What the task asks :: Look through the data below for the string "down", and copy every line where it turns up.

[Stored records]
- - - -

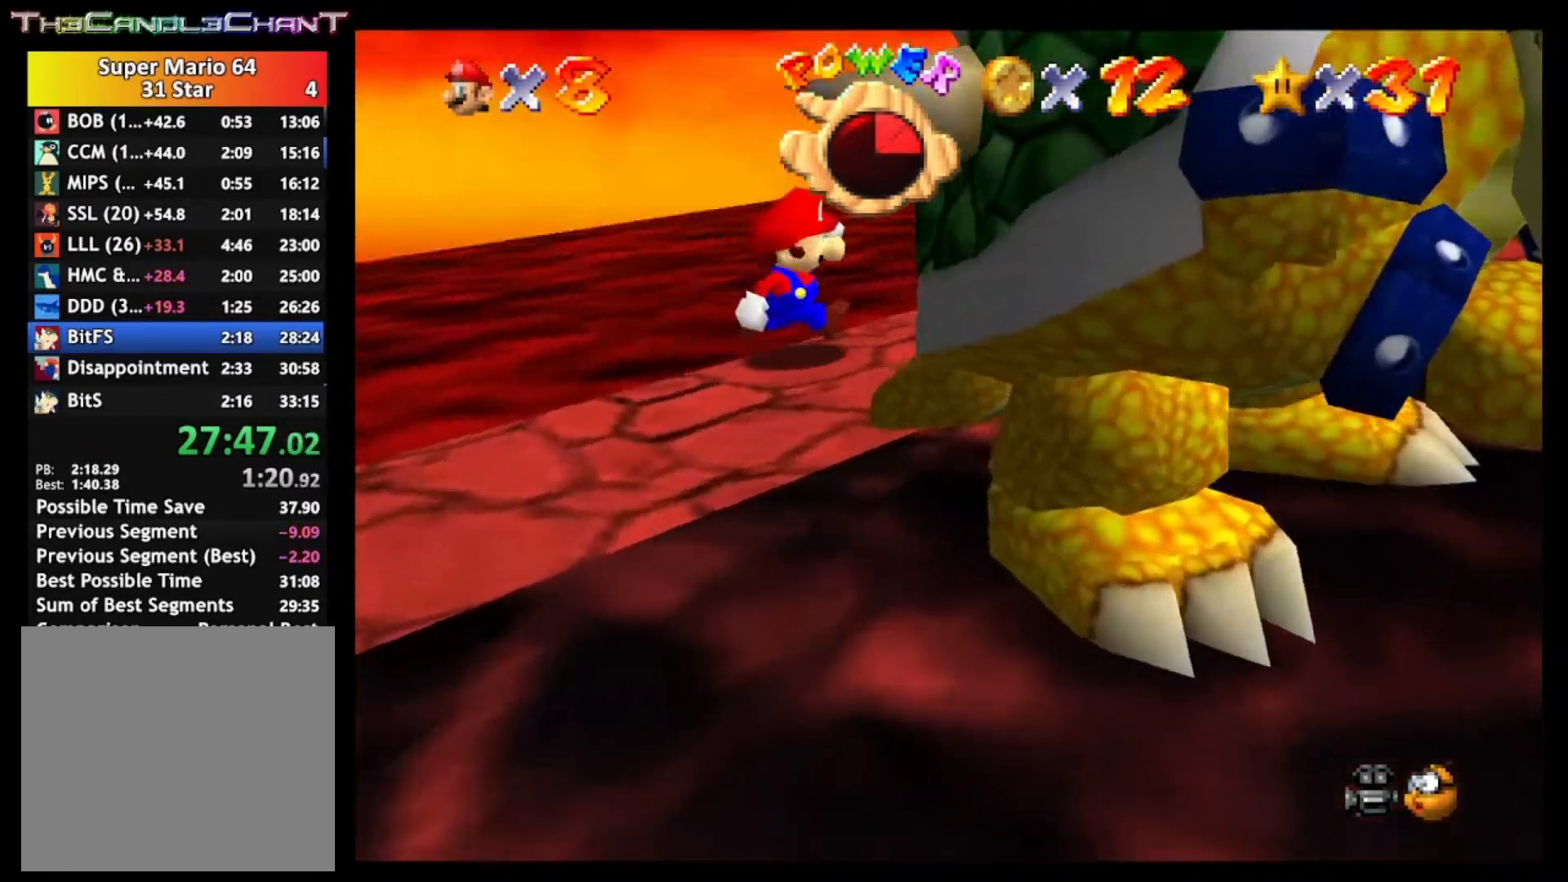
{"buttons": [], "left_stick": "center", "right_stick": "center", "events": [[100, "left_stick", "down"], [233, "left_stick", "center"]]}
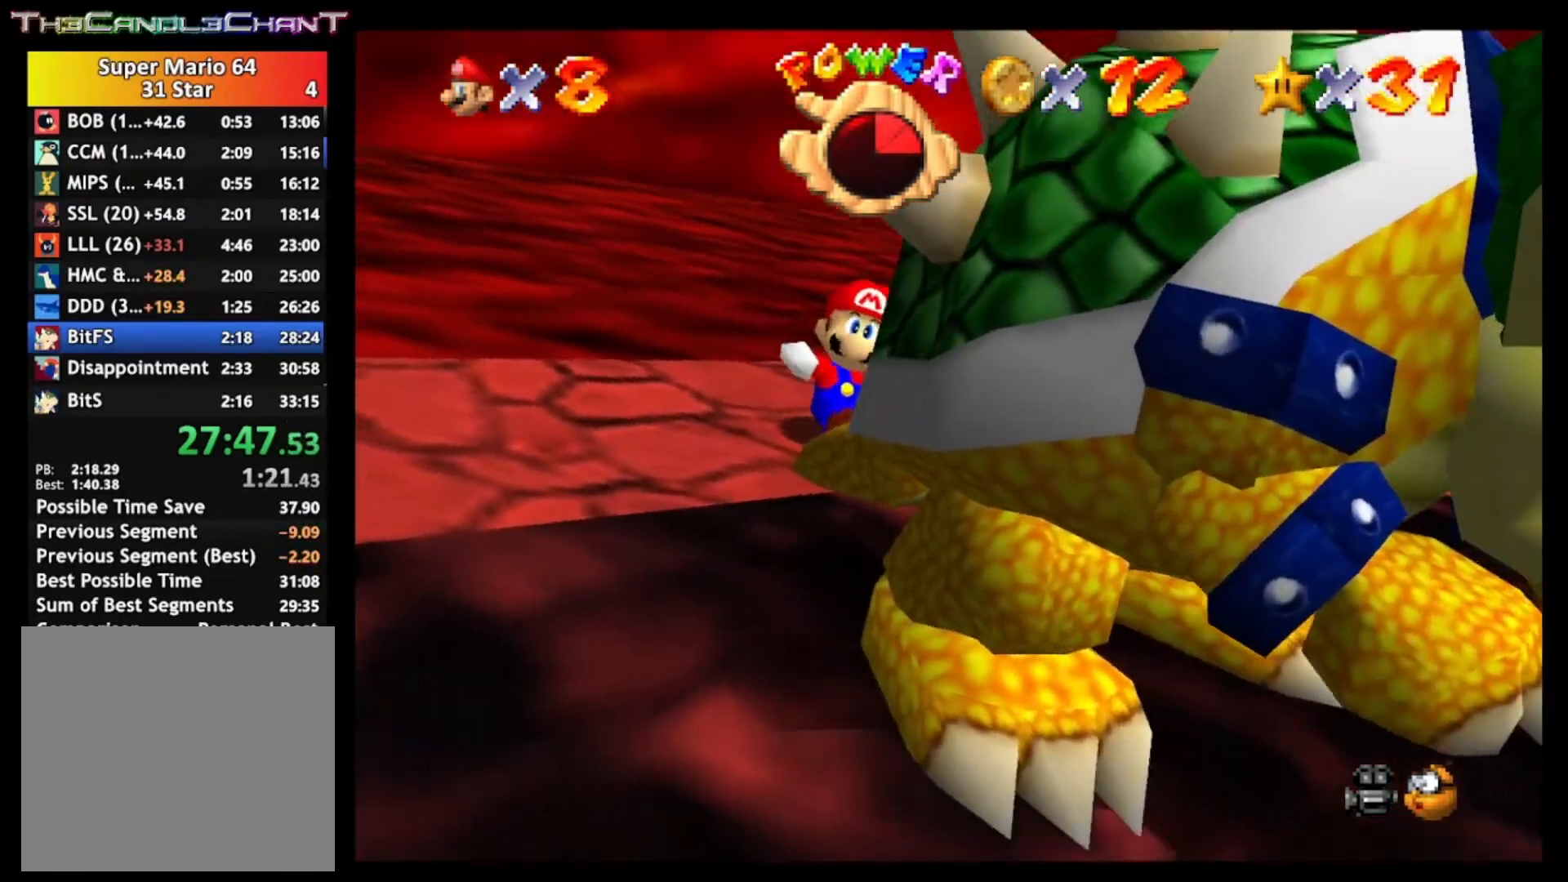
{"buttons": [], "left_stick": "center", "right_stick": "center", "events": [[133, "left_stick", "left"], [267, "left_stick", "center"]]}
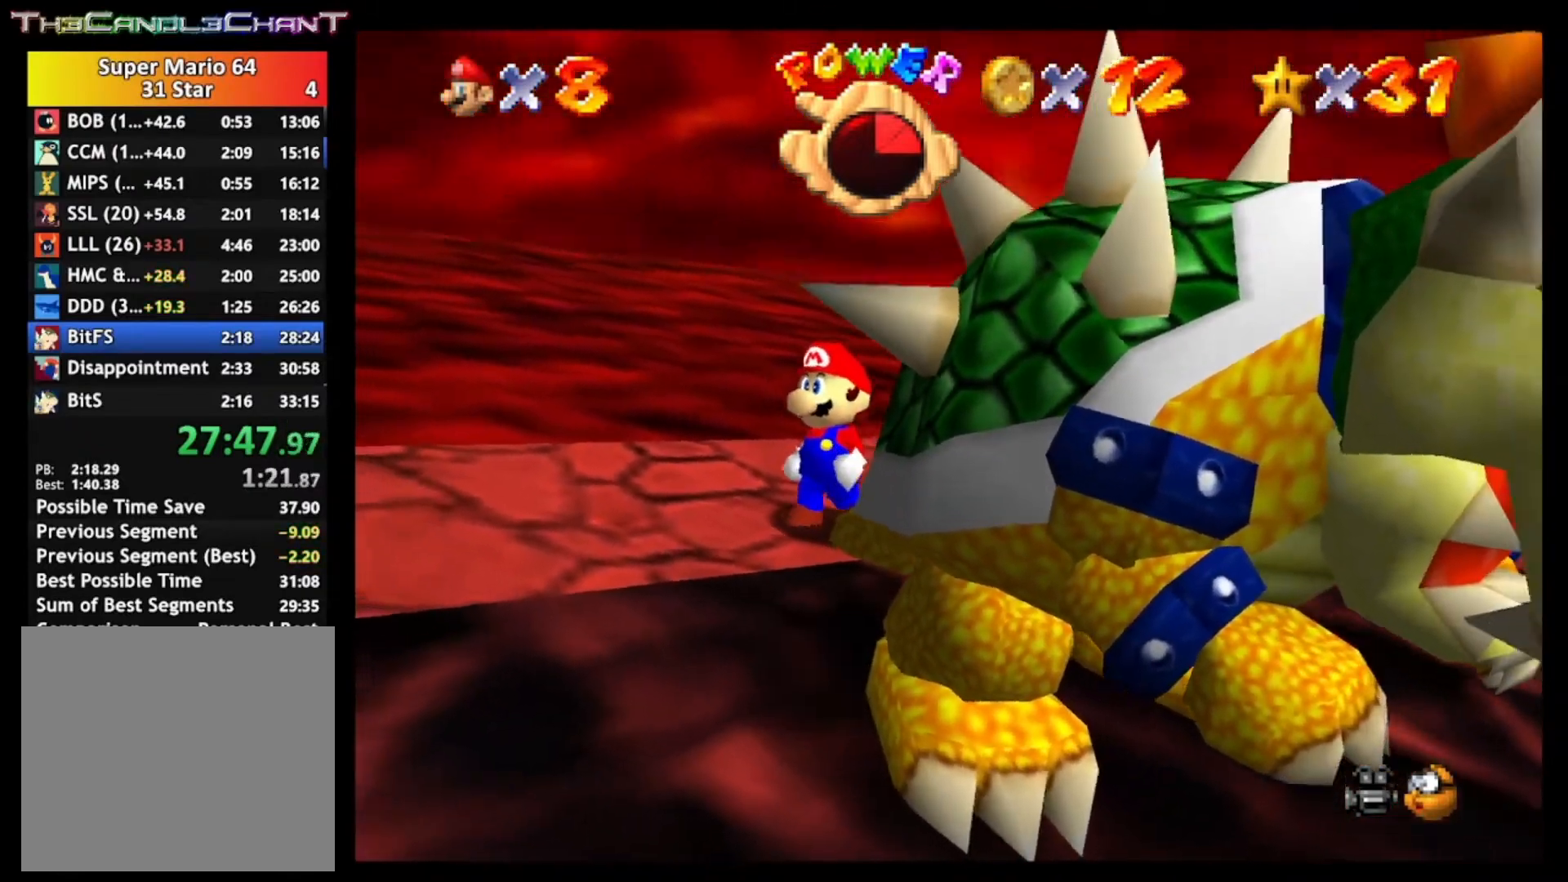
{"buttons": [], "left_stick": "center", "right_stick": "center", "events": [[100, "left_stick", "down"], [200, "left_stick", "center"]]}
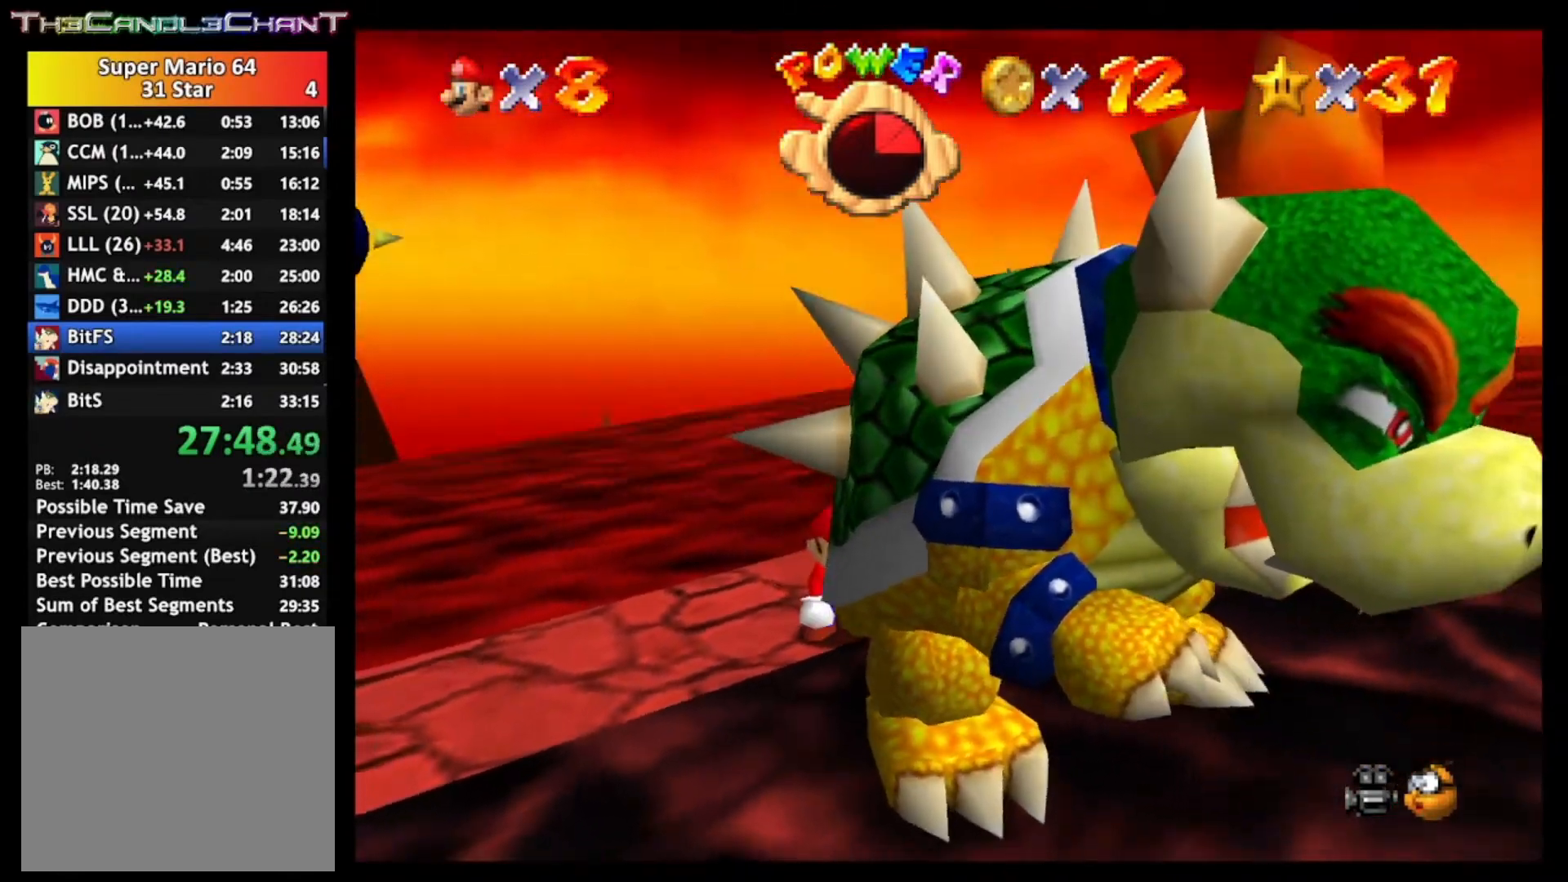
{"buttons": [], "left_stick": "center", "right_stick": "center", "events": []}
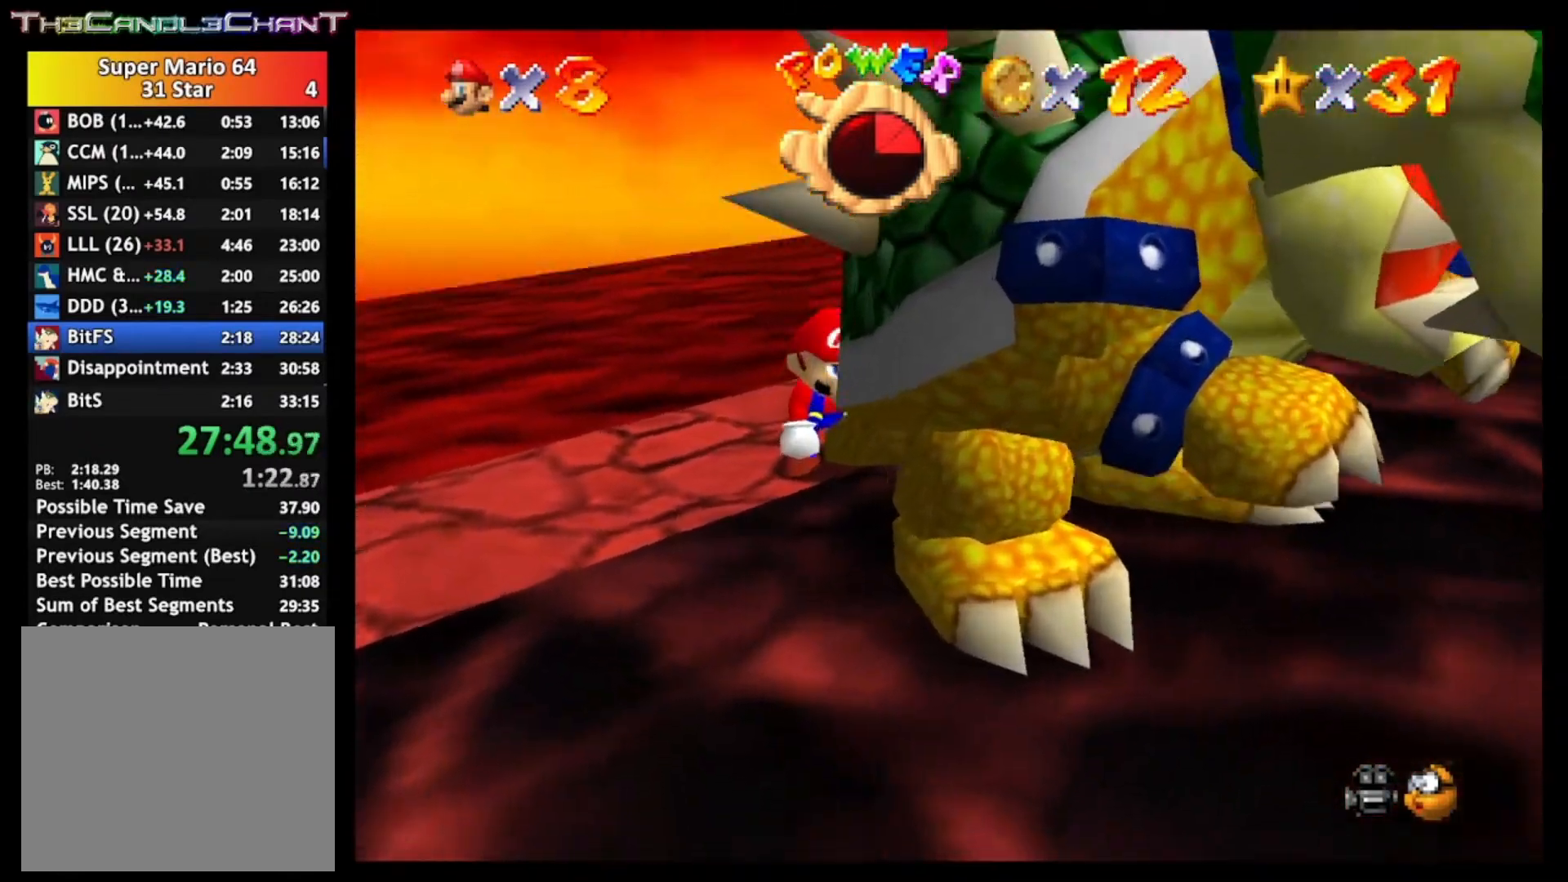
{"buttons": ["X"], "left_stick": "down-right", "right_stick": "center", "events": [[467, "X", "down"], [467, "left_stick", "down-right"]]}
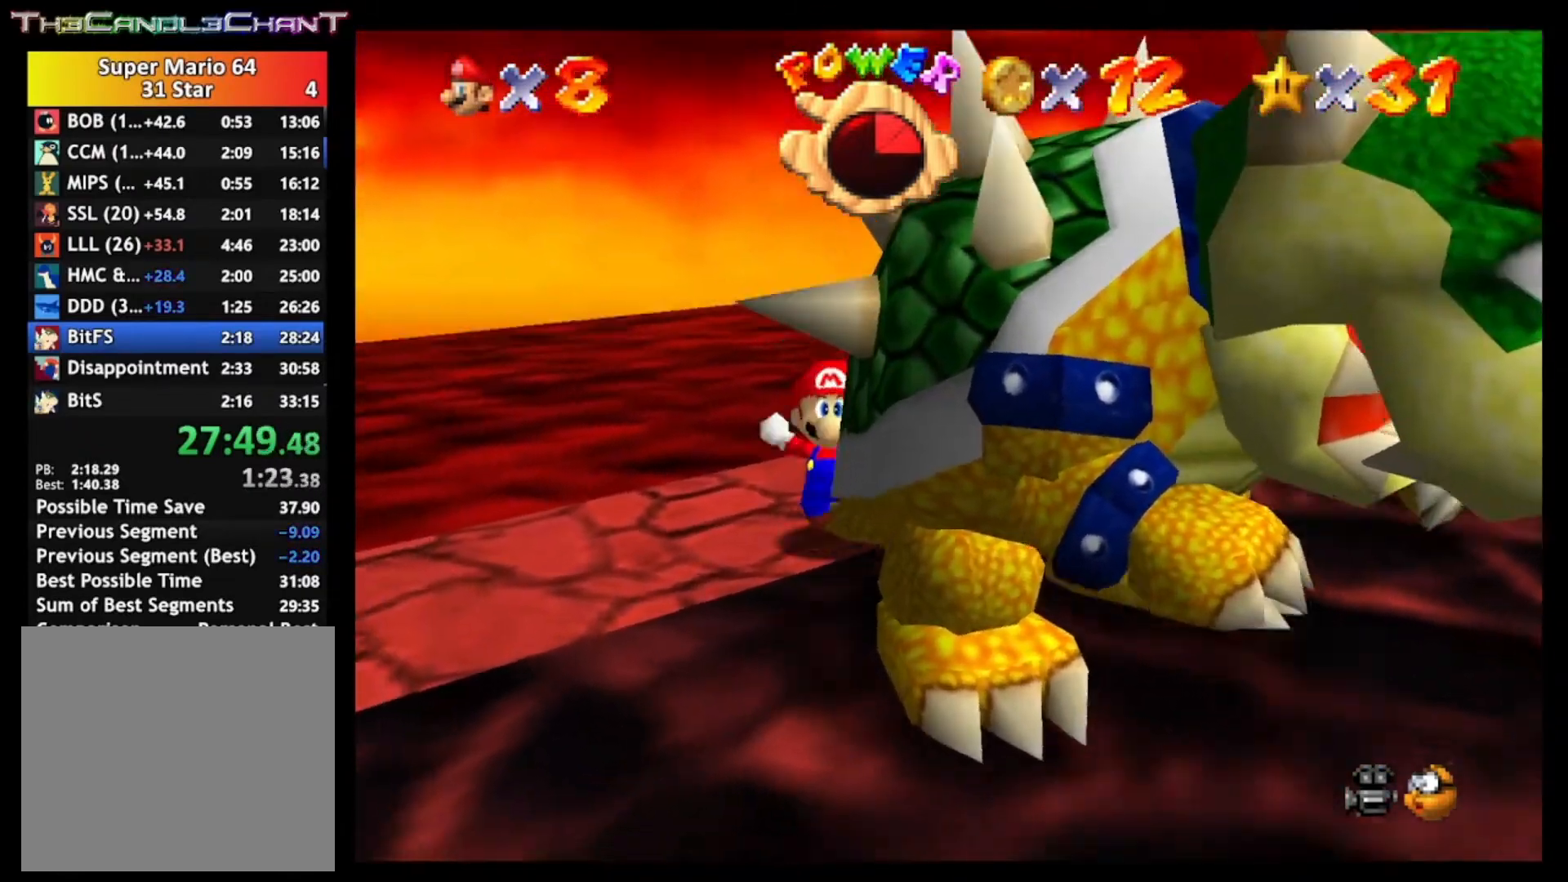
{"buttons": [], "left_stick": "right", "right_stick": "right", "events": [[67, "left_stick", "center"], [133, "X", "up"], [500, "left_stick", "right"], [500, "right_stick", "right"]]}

- - - -

Solution for this exercise ::
{"buttons": [], "left_stick": "center", "right_stick": "center", "events": [[100, "left_stick", "down"], [233, "left_stick", "center"]]}
{"buttons": [], "left_stick": "center", "right_stick": "center", "events": [[100, "left_stick", "down"], [200, "left_stick", "center"]]}
{"buttons": ["X"], "left_stick": "down-right", "right_stick": "center", "events": [[467, "X", "down"], [467, "left_stick", "down-right"]]}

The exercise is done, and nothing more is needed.